▶ **Dataset records**
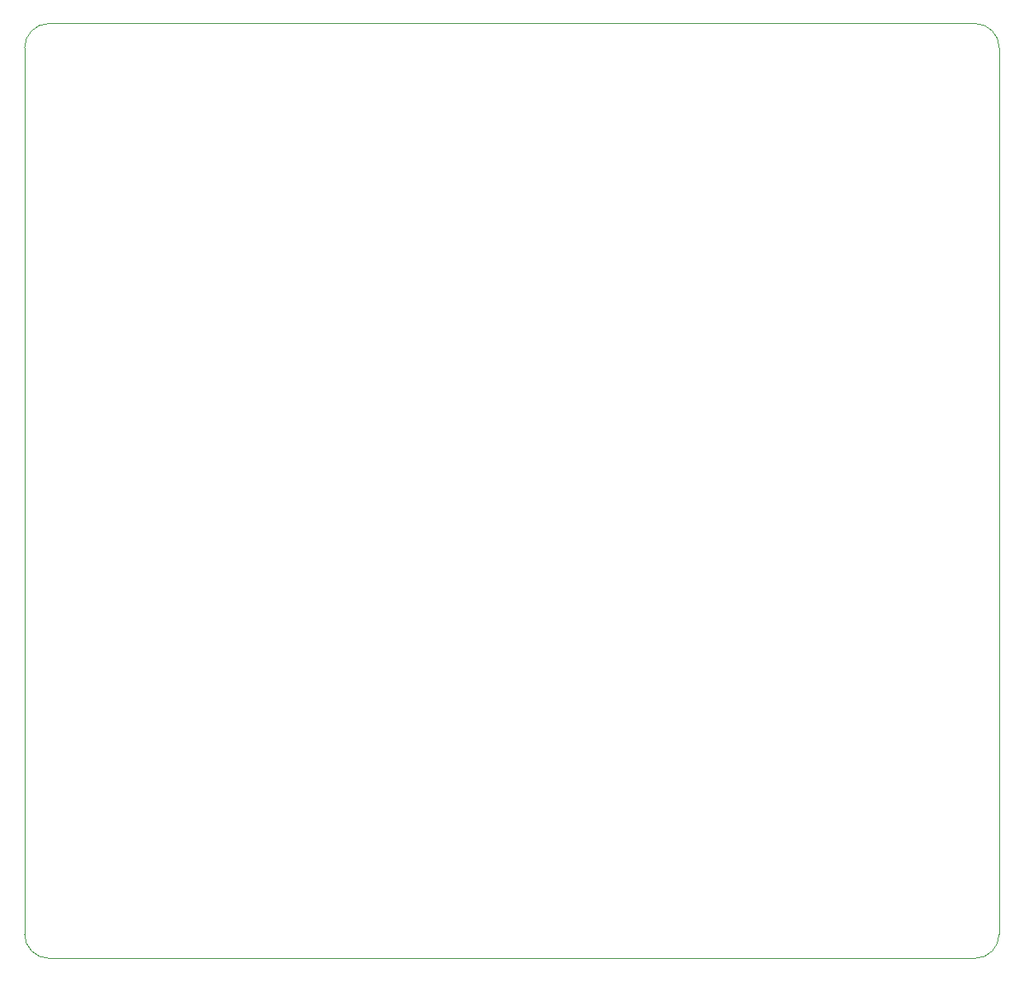
<source format=gm1>
G04 #@! TF.GenerationSoftware,KiCad,Pcbnew,8.0.4*
G04 #@! TF.CreationDate,2024-08-02T19:36:34-07:00*
G04 #@! TF.ProjectId,backlight,6261636b-6c69-4676-9874-2e6b69636164,rev?*
G04 #@! TF.SameCoordinates,Original*
G04 #@! TF.FileFunction,Profile,NP*
%FSLAX46Y46*%
G04 Gerber Fmt 4.6, Leading zero omitted, Abs format (unit mm)*
G04 Created by KiCad (PCBNEW 8.0.4) date 2024-08-02 19:36:34*
%MOMM*%
%LPD*%
G01*
G04 APERTURE LIST*
G04 #@! TA.AperFunction,Profile*
%ADD10C,0.050000*%
G04 #@! TD*
G04 APERTURE END LIST*
D10*
X84500000Y-52000000D02*
X179500000Y-52000000D01*
X179500000Y-52000000D02*
G75*
G02*
X182000000Y-54500000I0J-2500000D01*
G01*
X82000000Y-54500000D02*
G75*
G02*
X84500000Y-52000000I2500000J0D01*
G01*
X84500000Y-148000000D02*
G75*
G02*
X82000000Y-145500000I0J2500000D01*
G01*
X82000000Y-145500000D02*
X82000000Y-54500000D01*
X179500000Y-148000000D02*
X84500000Y-148000000D01*
X182000000Y-54500000D02*
X182000000Y-145500000D01*
X182000000Y-145500000D02*
G75*
G02*
X179500000Y-148000000I-2500000J0D01*
G01*
M02*

</source>
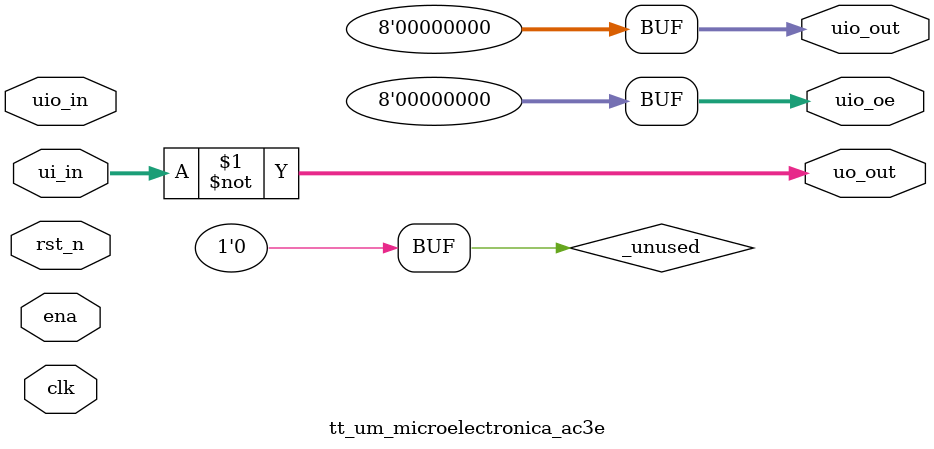
<source format=v>
/*
 * Copyright (c) 2024 Your Name
 * SPDX-License-Identifier: Apache-2.0
 */

`default_nettype none

module tt_um_microelectronica_ac3e (
    input  wire [7:0] ui_in,    // Dedicated inputs
    output wire [7:0] uo_out,   // Dedicated outputs
    input  wire [7:0] uio_in,   // IOs: Input path
    output wire [7:0] uio_out,  // IOs: Output path
    output wire [7:0] uio_oe,   // IOs: Enable path (active high: 0=input, 1=output)
    input  wire       ena,      // always 1 when the design is powered, so you can ignore it
    input  wire       clk,      // clock
    input  wire       rst_n     // reset_n - low to reset
);

  // All output pins must be assigned. If not used, assign to 0.
  assign uo_out  = ~ui_in;  // Example: ou_out is inverse of ui_in
  assign uio_out = 0;
  assign uio_oe  = 0;

  // List all unused inputs to prevent warnings
  wire _unused = &{uio_in, ena, clk, rst_n, 1'b0};

endmodule

</source>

▶ **Exercise aim**
In the entries above, find every line with the word "format" and list it.

▶ **Your solution**
<source format=gm1>
G04 Gerber Fmt 4.6, Leading zero omitted, Abs format (unit mm)*
<source format=v>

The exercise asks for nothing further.